The plain fact is, the offense of the cross has not ceased, and will not cease while the world stands (Galatians 5:11). As Cain hated Abel because of Abel’s faith in Christ, so the children of Cain will hate and persecute the sons of Abel until the end of the world. As Martin Luther put it, “Cain will murder Abel, if he can, to the very end of the world.”
Men of Purpose
“Carry neither purse, nor scrip, nor shoes: and salute no man by the way. And into whatsoever house ye enter, first say, Peace be to this house. And if the son of peace be there, your peace shall rest upon it: if not, it shall turn to you again” (vv. 4-6)
If we would serve our God and the souls of eternity bound men and women, we must be men of purpose. Like David, we must know the cause we serve is God’s cause, the cause of his Kingdom and the cause of his glory; and serve it with determination.
Those who preach the gospel are not to provide for themselves. Money and material matters must not to be matters of concern to us (Nehemiah 6:3). God’s servants are to provide nothing for themselves. Those who preach the gospel are to live by the gospel, by the generosity of God’s people.
And God’s servants must not court men. If we would follow Christ, we must be thoroughly devoted to him. Gospel preachers, in particular, must behave as men who have no time to waste on trivial matters. Let all who serve God give honor to whom honor is due. Let us ever be thoughtful, kind and courteous. But God’s servants must not court men. Though we live by the free generosity of faithful men and women, we must never court the favor of any.
God’s servants are to be messengers of peace. Our message is the gospel of peace. We are servants of the Prince of Peace. We show men and women the path of peace. We guide people with the counsel of peace. We promote peace. And wherever Christ, the Son of Peace is, God’s people and God’s servants are received.
Men of Plainness
If we would live in this world for the glory of God and lead others to do so, we must be men of plainness. — “And in the same house remain, eating and drinking such things as they give: for the labourer is worthy of his hire. Go not from house to house” (v. 7).
We must strive to live as, indeed, we must strive to be men and women whose first thoughts are about Christ, his glory, heaven, eternity, our own souls and the souls of others. These are matters of first, primary importance.
This admonition is especially applicable to all who seek to set before men and women the weighty matters of eternity. If ever a preacher becomes thought of as a man who seeks wealth, luxury and earthly pleasure, his usefulness as a preacher is at an end. It does not matter how vehemently I urge eternity bound men and women to seek the unseen world of eternity (Colossians 3:1-7; 2 Corinthians 4:15-18), if by my actions I lead them to seek those things that are seen.

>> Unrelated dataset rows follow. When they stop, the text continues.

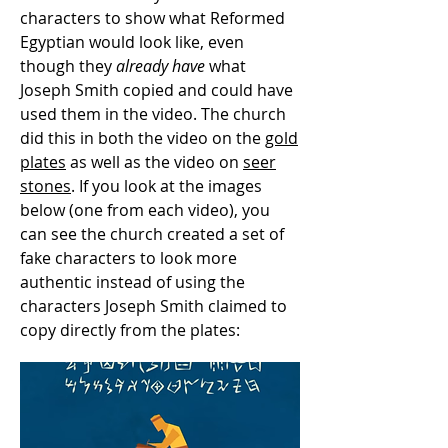
characters to show what Reformed
Egyptian would look like, even
though they
already have
what
Joseph Smith copied and could have
used them in the video. The church
did this in both the video on the
gold
plates
as well as the video on
seer
stones
. If you look at the images
below (one from each video), you
can see the church created a set of
fake characters to look more
authentic instead of using the
characters Joseph Smith claimed to
copy directly from the plates:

The Master commands his servants to be content with the place where he sends them and with the provision he gives them, eating what is set before them. Assuring us that the laborer is worthy of his hire, he tells his servants never to go from house to house begging. The King of Glory provides well for his own. Begging, groveling, discontent preachers are a reproach to themselves, a reproach to the gospel, a reproach to God’s people and a reproach to the King!